For fiery Knox was, denouncing the Catholic Church as a "synagogue of Satan" and the beast of the Apocalypse. While the castle trembled with spiritual thunder, the French laid siege, eventually capturing the occupants and making them galley slaves. After 19 months Knox emerged in February 1549, his body intact, his spirit unbroken, and his Protestantism strengthened.

The release of Knox and his comrades may have been engineered by the new Protestant regency in England. In any case Knox took a paid position as preacher there. His popularity grew rapidly. In 1551 he was made chaplain to the king and in 1552 declined a bishopric. He worked to rid the religious services of all vestiges of Catholic ritual and to fix austerity of worship firmly in English Protestant doctrine. This made his life precarious when the fanatically Catholic Mary Tudor acceded to the throne in 1553. The following year Knox left England, wandered for a time, and unknowingly took the most important step of his career by moving to Geneva.

Calvin's Influence

In the "Bible Commonwealth," Knox came to believe fully in Calvinism, in the right of the true church to impose strict rules of conduct and belief on the individual, and in the right of the people to rebel against a civil authority that attempts to enforce adherence to a false doctrine. He called Calvin's Geneva "the most perfect school of Christ that ever was on earth since the days of the apostles."

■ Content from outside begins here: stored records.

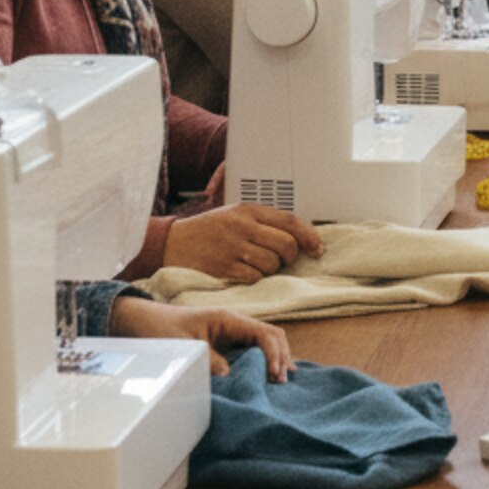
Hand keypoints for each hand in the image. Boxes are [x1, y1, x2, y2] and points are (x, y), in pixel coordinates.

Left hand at [110, 294, 294, 380]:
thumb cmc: (160, 329)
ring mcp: (231, 334)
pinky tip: (269, 376)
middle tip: (282, 382)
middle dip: (281, 356)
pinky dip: (264, 361)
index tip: (273, 374)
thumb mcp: (185, 347)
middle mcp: (234, 324)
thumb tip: (229, 376)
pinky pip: (252, 350)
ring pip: (264, 342)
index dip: (273, 353)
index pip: (263, 333)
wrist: (141, 322)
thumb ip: (208, 361)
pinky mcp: (225, 344)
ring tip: (282, 381)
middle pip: (271, 336)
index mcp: (227, 319)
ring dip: (276, 358)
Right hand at [165, 202, 322, 281]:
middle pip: (286, 244)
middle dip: (291, 256)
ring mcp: (232, 247)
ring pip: (271, 263)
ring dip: (271, 269)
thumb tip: (298, 236)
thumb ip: (263, 222)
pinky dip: (255, 278)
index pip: (290, 221)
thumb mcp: (235, 215)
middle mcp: (242, 226)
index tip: (317, 249)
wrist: (171, 242)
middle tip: (284, 260)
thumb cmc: (208, 230)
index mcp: (248, 210)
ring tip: (259, 265)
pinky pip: (254, 277)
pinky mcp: (223, 267)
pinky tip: (245, 272)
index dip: (309, 236)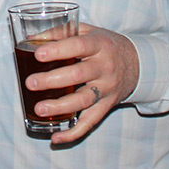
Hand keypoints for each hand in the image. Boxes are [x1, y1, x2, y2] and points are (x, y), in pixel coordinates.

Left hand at [23, 24, 139, 143]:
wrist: (138, 63)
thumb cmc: (105, 45)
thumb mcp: (88, 30)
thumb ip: (60, 32)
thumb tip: (31, 38)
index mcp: (99, 44)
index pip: (78, 45)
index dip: (58, 50)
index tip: (38, 54)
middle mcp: (105, 67)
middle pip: (78, 75)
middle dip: (52, 80)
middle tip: (30, 83)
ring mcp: (107, 88)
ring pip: (84, 100)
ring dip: (60, 107)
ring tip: (39, 109)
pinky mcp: (107, 106)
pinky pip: (91, 122)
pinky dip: (74, 133)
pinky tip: (56, 137)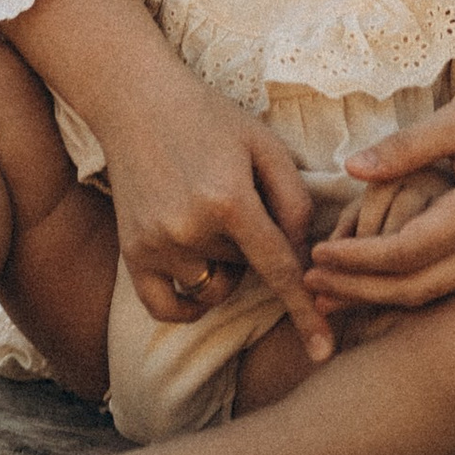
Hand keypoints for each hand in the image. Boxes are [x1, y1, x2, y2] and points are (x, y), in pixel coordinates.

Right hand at [6, 0, 333, 358]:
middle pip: (247, 269)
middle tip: (234, 194)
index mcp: (229, 200)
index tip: (323, 354)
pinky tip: (197, 275)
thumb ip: (295, 199)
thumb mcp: (264, 144)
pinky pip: (168, 307)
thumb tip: (305, 254)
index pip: (279, 270)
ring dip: (223, 266)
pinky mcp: (132, 254)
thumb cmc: (209, 117)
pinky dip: (189, 302)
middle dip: (252, 243)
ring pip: (213, 286)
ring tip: (212, 219)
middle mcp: (189, 229)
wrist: (136, 100)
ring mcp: (156, 244)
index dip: (305, 312)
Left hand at [305, 76, 454, 311]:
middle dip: (358, 291)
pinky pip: (448, 285)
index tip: (315, 252)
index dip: (356, 259)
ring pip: (431, 295)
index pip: (405, 253)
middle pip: (414, 289)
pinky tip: (375, 282)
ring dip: (378, 297)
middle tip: (308, 286)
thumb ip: (406, 148)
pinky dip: (406, 289)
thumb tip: (350, 169)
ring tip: (330, 292)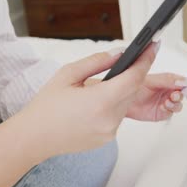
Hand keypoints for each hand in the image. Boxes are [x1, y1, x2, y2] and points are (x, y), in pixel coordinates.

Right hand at [11, 43, 158, 160]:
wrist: (34, 137)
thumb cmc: (45, 106)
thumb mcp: (68, 74)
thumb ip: (97, 61)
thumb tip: (120, 54)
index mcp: (100, 101)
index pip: (134, 78)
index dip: (145, 60)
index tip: (152, 48)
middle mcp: (109, 119)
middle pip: (132, 90)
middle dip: (132, 75)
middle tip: (128, 61)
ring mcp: (110, 132)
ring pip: (126, 103)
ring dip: (121, 91)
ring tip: (101, 86)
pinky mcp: (107, 139)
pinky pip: (118, 116)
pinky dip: (113, 105)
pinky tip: (96, 103)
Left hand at [126, 74, 186, 120]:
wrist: (121, 100)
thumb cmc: (132, 87)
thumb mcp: (150, 80)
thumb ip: (166, 80)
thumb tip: (181, 80)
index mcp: (165, 81)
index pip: (180, 81)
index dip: (185, 83)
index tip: (186, 85)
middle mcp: (166, 91)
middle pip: (181, 94)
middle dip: (180, 94)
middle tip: (174, 95)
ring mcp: (164, 102)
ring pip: (177, 104)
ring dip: (175, 103)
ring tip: (168, 101)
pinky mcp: (160, 113)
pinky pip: (169, 113)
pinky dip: (168, 110)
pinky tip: (163, 107)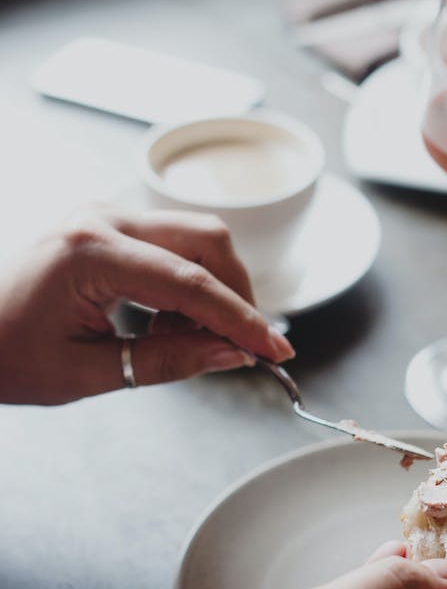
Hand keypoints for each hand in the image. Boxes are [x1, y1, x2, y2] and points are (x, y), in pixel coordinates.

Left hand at [0, 207, 292, 404]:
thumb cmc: (7, 354)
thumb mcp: (87, 372)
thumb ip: (166, 363)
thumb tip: (232, 356)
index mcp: (89, 252)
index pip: (191, 285)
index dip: (242, 321)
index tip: (277, 350)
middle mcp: (100, 219)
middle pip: (206, 240)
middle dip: (237, 295)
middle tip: (243, 347)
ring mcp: (105, 216)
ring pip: (195, 238)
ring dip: (213, 289)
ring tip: (189, 342)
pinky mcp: (108, 226)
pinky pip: (172, 244)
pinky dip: (188, 284)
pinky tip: (168, 325)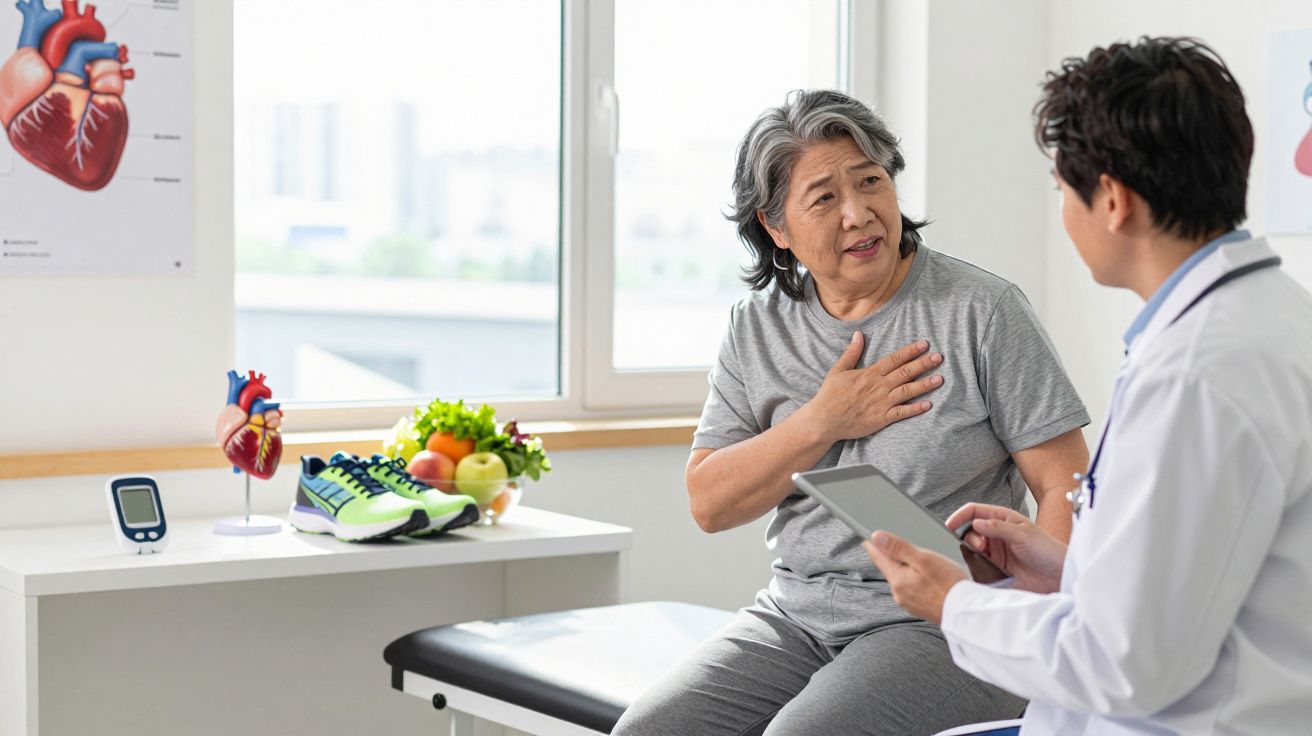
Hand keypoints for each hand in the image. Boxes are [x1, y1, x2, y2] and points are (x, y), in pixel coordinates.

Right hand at [807, 333, 943, 443]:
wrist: (824, 420)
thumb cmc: (830, 396)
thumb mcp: (838, 370)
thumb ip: (851, 353)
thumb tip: (858, 334)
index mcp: (870, 374)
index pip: (895, 359)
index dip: (911, 351)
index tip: (925, 344)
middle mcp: (879, 387)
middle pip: (905, 373)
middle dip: (924, 364)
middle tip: (939, 357)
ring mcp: (881, 403)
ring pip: (908, 391)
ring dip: (925, 384)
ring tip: (940, 378)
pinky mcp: (881, 419)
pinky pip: (902, 413)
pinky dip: (915, 409)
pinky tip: (928, 404)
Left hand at [864, 531, 965, 624]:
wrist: (967, 613)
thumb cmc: (950, 585)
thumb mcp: (923, 559)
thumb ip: (898, 548)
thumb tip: (877, 537)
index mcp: (897, 579)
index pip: (878, 557)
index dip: (873, 544)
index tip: (868, 537)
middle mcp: (899, 594)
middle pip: (890, 568)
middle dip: (893, 556)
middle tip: (900, 544)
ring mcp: (909, 603)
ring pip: (903, 579)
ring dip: (907, 569)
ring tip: (921, 561)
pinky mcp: (920, 608)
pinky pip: (913, 589)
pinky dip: (917, 581)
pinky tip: (930, 578)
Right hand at [945, 503, 1066, 593]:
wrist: (1059, 576)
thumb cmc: (1048, 550)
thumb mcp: (1023, 534)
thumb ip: (998, 527)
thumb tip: (975, 523)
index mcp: (1003, 518)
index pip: (974, 511)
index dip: (960, 516)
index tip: (949, 525)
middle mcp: (997, 533)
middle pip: (970, 529)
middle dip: (969, 536)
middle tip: (981, 547)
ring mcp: (996, 550)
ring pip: (972, 546)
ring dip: (972, 550)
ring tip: (984, 556)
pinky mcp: (996, 567)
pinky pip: (978, 563)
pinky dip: (975, 564)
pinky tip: (981, 566)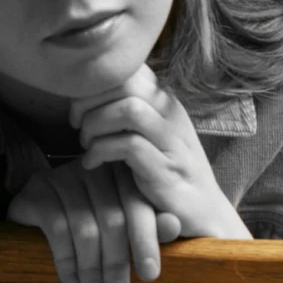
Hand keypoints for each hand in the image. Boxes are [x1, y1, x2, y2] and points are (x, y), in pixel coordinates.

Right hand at [6, 158, 180, 282]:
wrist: (37, 213)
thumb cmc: (93, 222)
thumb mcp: (125, 224)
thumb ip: (149, 224)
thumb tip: (174, 224)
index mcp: (120, 170)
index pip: (137, 204)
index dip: (145, 240)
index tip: (150, 275)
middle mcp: (92, 168)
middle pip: (112, 218)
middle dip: (117, 262)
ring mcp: (62, 176)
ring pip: (85, 227)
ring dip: (92, 268)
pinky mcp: (37, 189)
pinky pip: (57, 227)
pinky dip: (66, 260)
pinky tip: (70, 281)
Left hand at [70, 64, 251, 239]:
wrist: (205, 215)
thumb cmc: (165, 170)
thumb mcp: (149, 132)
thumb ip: (126, 107)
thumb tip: (84, 89)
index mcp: (165, 100)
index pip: (130, 67)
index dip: (96, 80)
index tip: (80, 104)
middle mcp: (172, 114)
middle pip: (127, 82)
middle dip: (90, 99)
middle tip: (77, 122)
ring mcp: (173, 142)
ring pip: (129, 110)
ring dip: (96, 124)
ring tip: (85, 143)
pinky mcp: (167, 171)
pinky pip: (129, 146)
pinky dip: (101, 151)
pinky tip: (91, 163)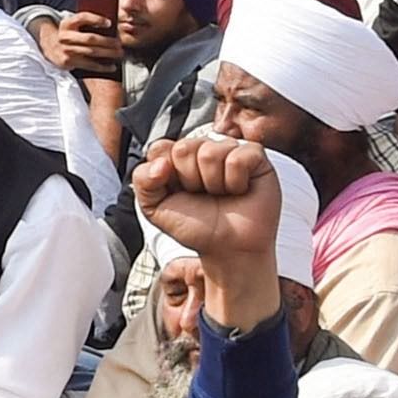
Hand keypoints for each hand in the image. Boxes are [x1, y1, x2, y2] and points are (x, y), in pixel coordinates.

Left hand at [129, 131, 290, 333]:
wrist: (229, 249)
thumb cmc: (197, 228)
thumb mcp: (156, 209)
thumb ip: (143, 181)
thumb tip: (160, 164)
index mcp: (176, 159)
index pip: (160, 147)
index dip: (165, 173)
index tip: (176, 192)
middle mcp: (202, 150)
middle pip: (184, 148)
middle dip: (190, 180)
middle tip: (203, 195)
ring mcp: (228, 151)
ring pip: (210, 152)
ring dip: (214, 183)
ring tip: (222, 195)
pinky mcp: (254, 157)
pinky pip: (238, 156)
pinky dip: (236, 180)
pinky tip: (239, 190)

On a trip to Scotland in 1555, then under a regency in preparation for the reign of Mary Stuart, Knox organized Protestant congregations and preached quietly. After he left under pressure, in 1556, an ecclesiastical court burned him in effigy. Back in Geneva he worked effectively as pastor of an English congregation.

Calvinism suited his austerity, and Knox preached with certitude that those not of his and Calvin's church were damned for eternity and that no Christian love was due them. Since they were sons of Satan, one could take joy in hating them, reveling over the prospect of their damnation, and even cheating and deceiving them. Knox saw himself as the prophet of a biblical society in which virtuous priests would guide men, and statesmen would be bound by the precepts of the Bible.

Knox's Writings

While he was at Geneva, Knox's pen was busy. His admonitions and letters to followers in England and Scotland are filled with burning condemnations of the Roman Church, a "harlot ... polluted with all kinds of spiritual fornication," and of its priests, who were "pestilent papists" and "bloody wolves." His best-known work, History of the Reformation of Religion within the Realm of Scotland, is more polemic than history.

Preaching in the Reformed manner was forbidden in Scotland in 1559, and on May 2 Knox arrived in Edinburgh. Pursued as a criminal, he managed to remain free and become the architect of a new Scottish church. Under his guidance, Catholicism, the regency, and French influence were repudiated, and in 1560 a democratic form of church structure in which congregations elected their ministers and elders was adopted.

Under these conditions it is not surprising that Mary, Queen of Scots, a Catholic reared in France, found Scotland uncongenial soon after her arrival in 1561. Since Catholic worship was forbidden, Mary's private Masses had to be defended with the sword. In 1568 she was driven from Scotland in the midst of a scandal; Knox was in the forefront of her pursuers.

Death took the reformer on Nov. 24, 1572. Knox was a small man but of immense physical and moral strength. He was not without contradictions in his work and his life. Although an authoritarian, he did more to stimulate the growth of democracy than any man of his age. He left an independent Scotland under a severe but democratically elected church.

Further Reading

  • The complete collection of the reformer's writings is The Works of John Knox, edited by David Laing (6 vols., 1846-1864; repr. 1966). There are several good biographies. Especially important are Edwin Muir, John Knox: Portrait of a Calvinist (1929), and Andrew Lang, John Knox and the Reformation (1905), which is hostile to Knox. For background, John T. McNeill, History and Character of Calvinism (1954), and John H. S. Burleigh, Church History of Scotland (1960), are recommended.